For now though, Snape contented himself at the Dark Lord’s torture.


“Surely, you are joking,” Severus said, his voice strained. “You cannot possibly be serious about this.”

Across from him, Draco Malfoy and Harry Potter stared back at him balefully. “It’s not like it was planned,” Harry defended himself. “It was one night of unbridled passion between sworn enemies. Could you please just give me some morning sickness potion?”

Severus flung a vial at Harry, who gulped it down gratefully. However, the beleaguered potions master was not finished, not by a long shot. “What,” he asked, “do you plan to do about the great honking war, Potter? Do you plan to throw up at the Dark Lord until he leaves? A magical placenta, perhaps? Or will you strangle him with the umbilical cord!?”

“Uncle Sev, please,” Draco said, “you are disturbing my finacé.”

“Excuse me?” Both Harry and Severus exclaimed. “I am not your bloody fiancé!” Harry yelled.

“Oh ho! You most certainly are! That is a Malfoy you are gestating in that womb, and no Malfoy scion will ever be born out of wedlock! There will be a wedding, oh yes!”

Severus groaned. “A wedding!”

“Indeed. Uncle Sev, you’ll hav to give me away, as my father is up to his evilness. Potter, maybe a Weasley can give you away. You cannot, of course, wear white, it washes you out something terrible. A navy blue, perhaps, and I will match, of course-“

“I take it that you are no longer keen on being a death eater?” Severus asked Draco tiredly.

“Of course not, my family comes first. And I refuse to follow someone with no nose. It’s the principle of the thing, really.”
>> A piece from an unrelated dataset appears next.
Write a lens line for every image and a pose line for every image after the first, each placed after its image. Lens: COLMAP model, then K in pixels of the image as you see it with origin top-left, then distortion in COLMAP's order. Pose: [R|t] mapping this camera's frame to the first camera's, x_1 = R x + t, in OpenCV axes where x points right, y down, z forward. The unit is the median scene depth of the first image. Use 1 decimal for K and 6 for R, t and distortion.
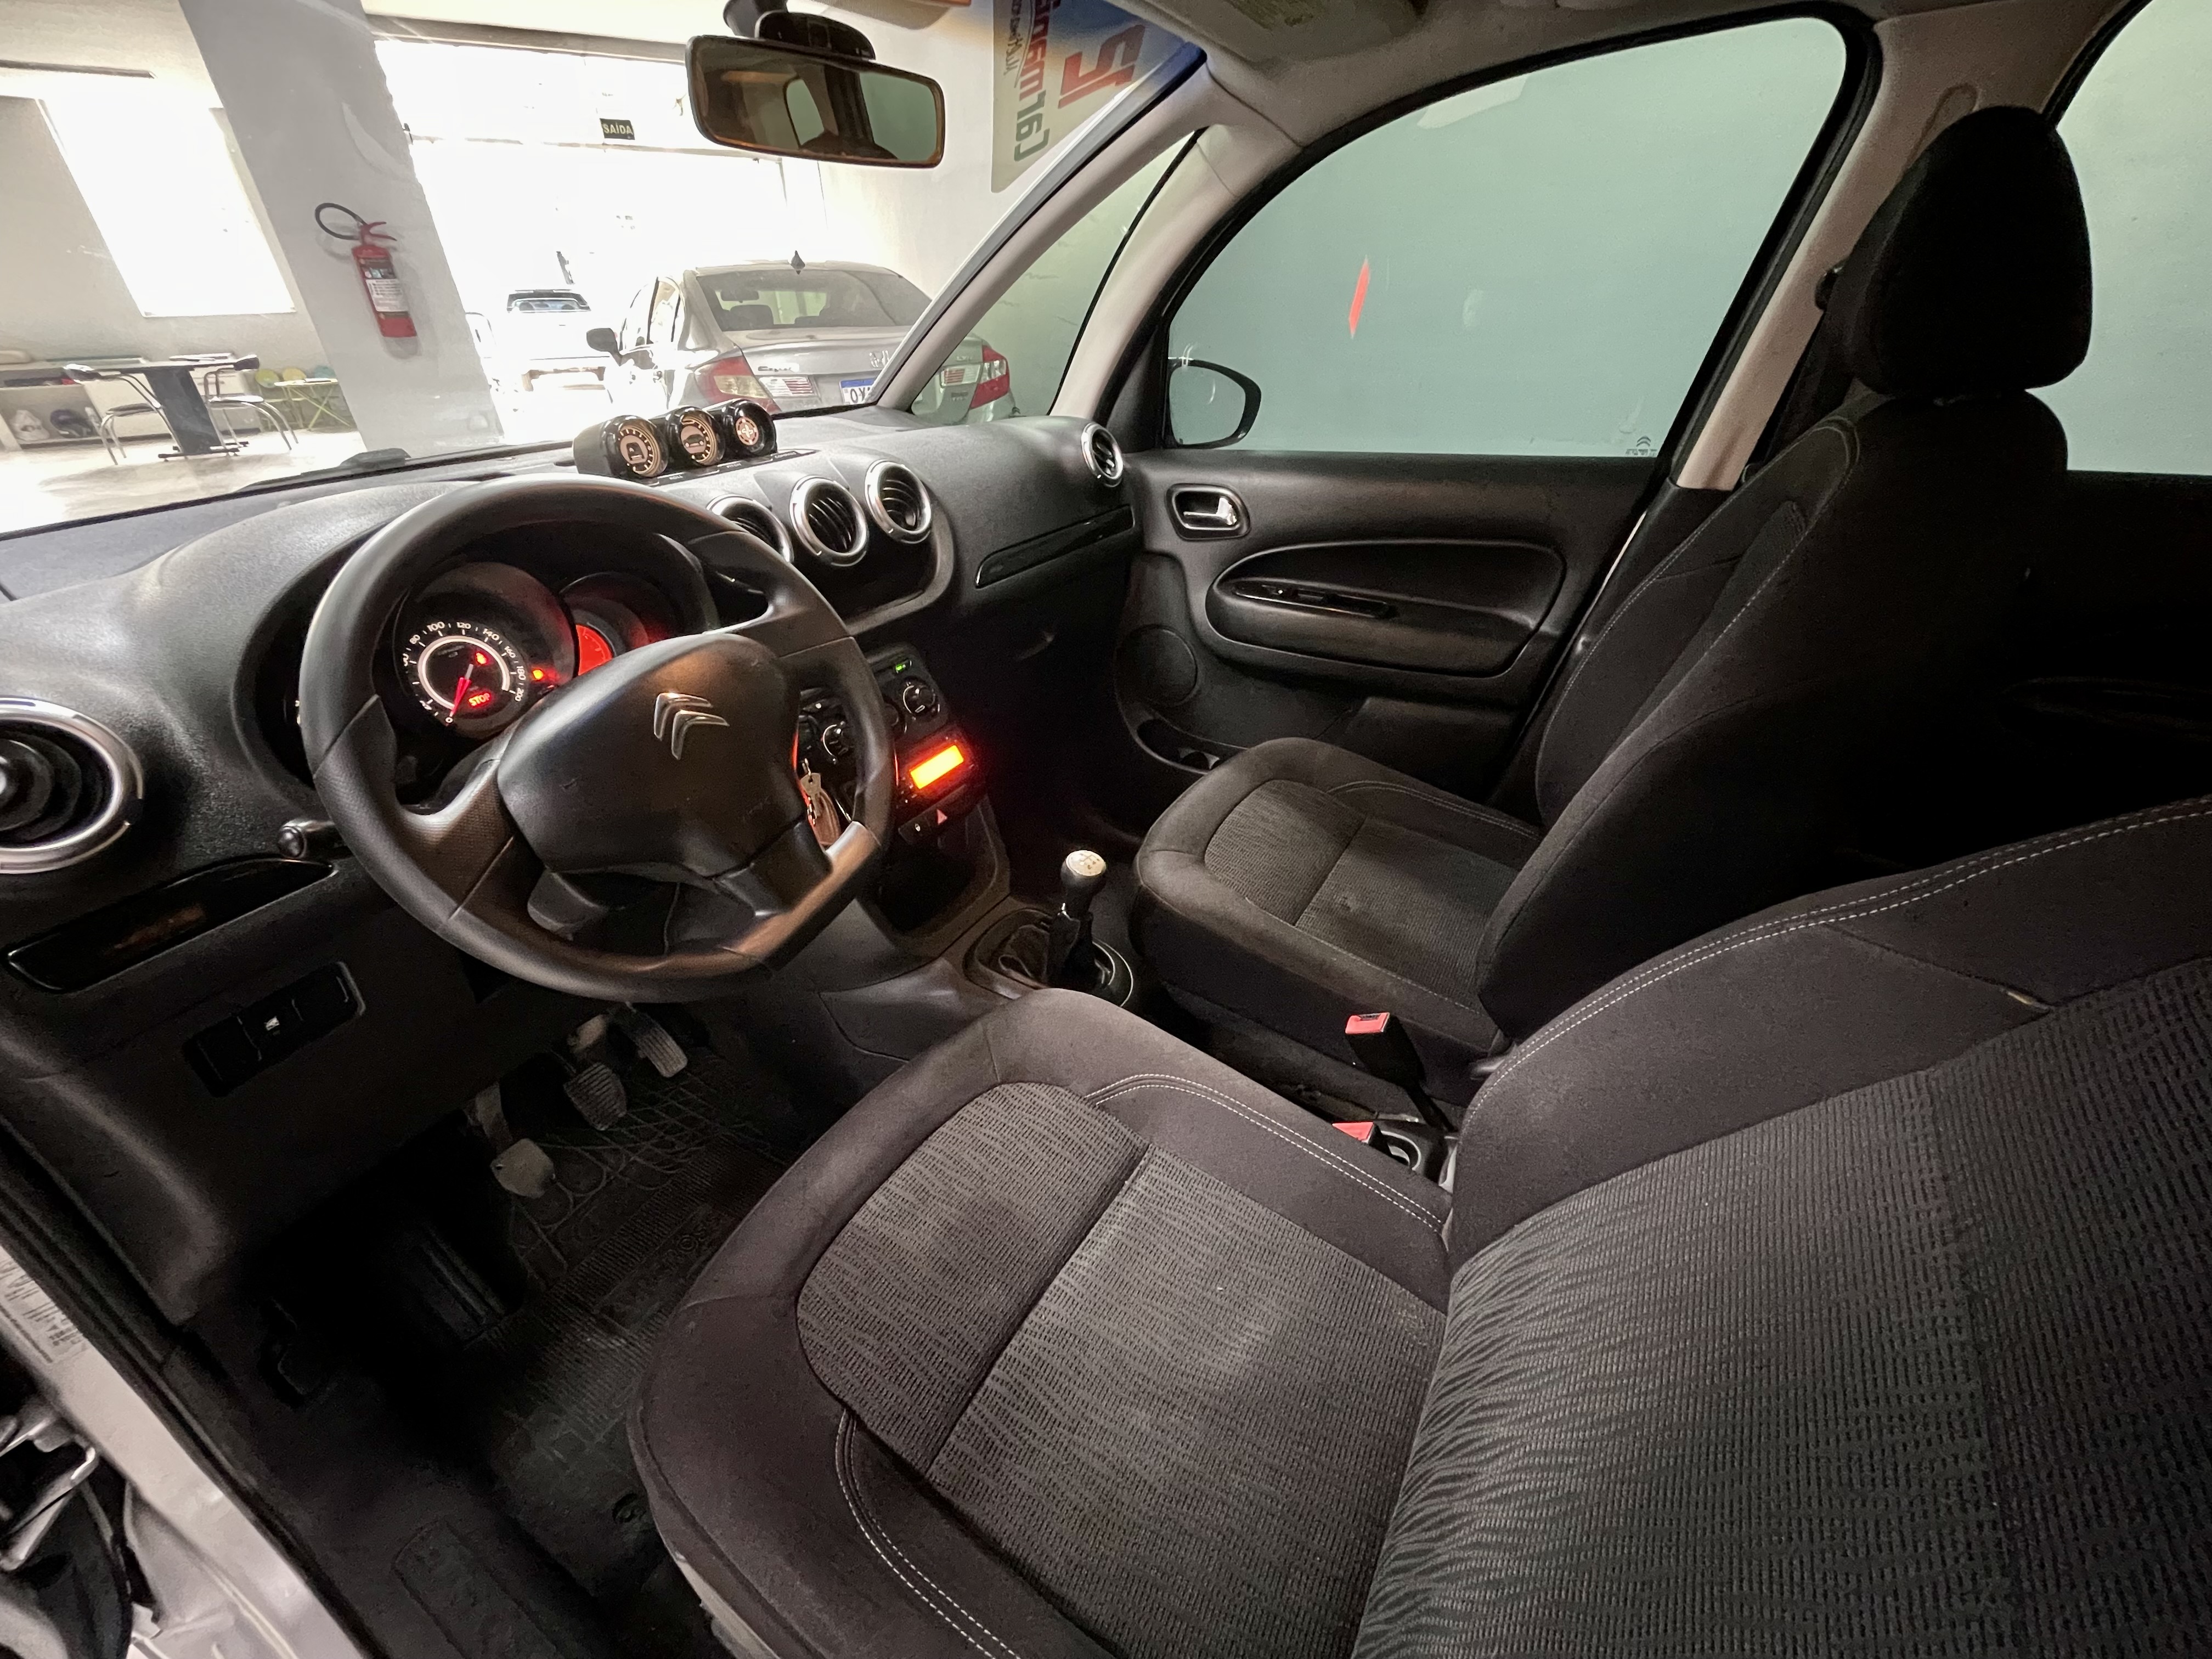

Severus sighed. He’d have to tell Dumbledore that all of his well crafted plans were going to be in need of a dire change. Watching Potter gape at Draco’s ostentatious wedding planning, Severus thought that perhaps, just this once, things may change for the better.


They used the placenta as an ingredient in a ritual to banish Voldemort into another dimension. Harry would live out his long, happy, life, and that would also be the end of the accidental horcrux.

What a fortuitous turn of events, Snape mused, tuning out Dumbledore’s earnest rant about how love was all powerful. Instead, he leaned over and picked up the newborn from Harry’s side.

“Look at you,” Snape mused, “a useful Potter. And just think, I was so against student fraternaization.”

“My son is glorious,” Draco beamed. “Excellent job during that labour, Potter.”

“Thanks, Malfoy,” Harry said tiredly.

“You are married,” Snape observed, “and yet you persist in calling each other by your surnames.”

“We tried the whole given names and nicknames thing,” Harry said, “but it just wasn’t right. I couldn’t go from calling him ‘Malfoy’ for seven years, and then switching to ‘sweetie’ overnight.”

“Forget that I asked,” Snape grumbled. “I shall take the Chosen Placenta now. I have a dark lord to banish.” He snagged the organ and left, already plotting Voldemort’s demise.

Clearly, when there was actual work to be done, Severus Snape was the only man for the job.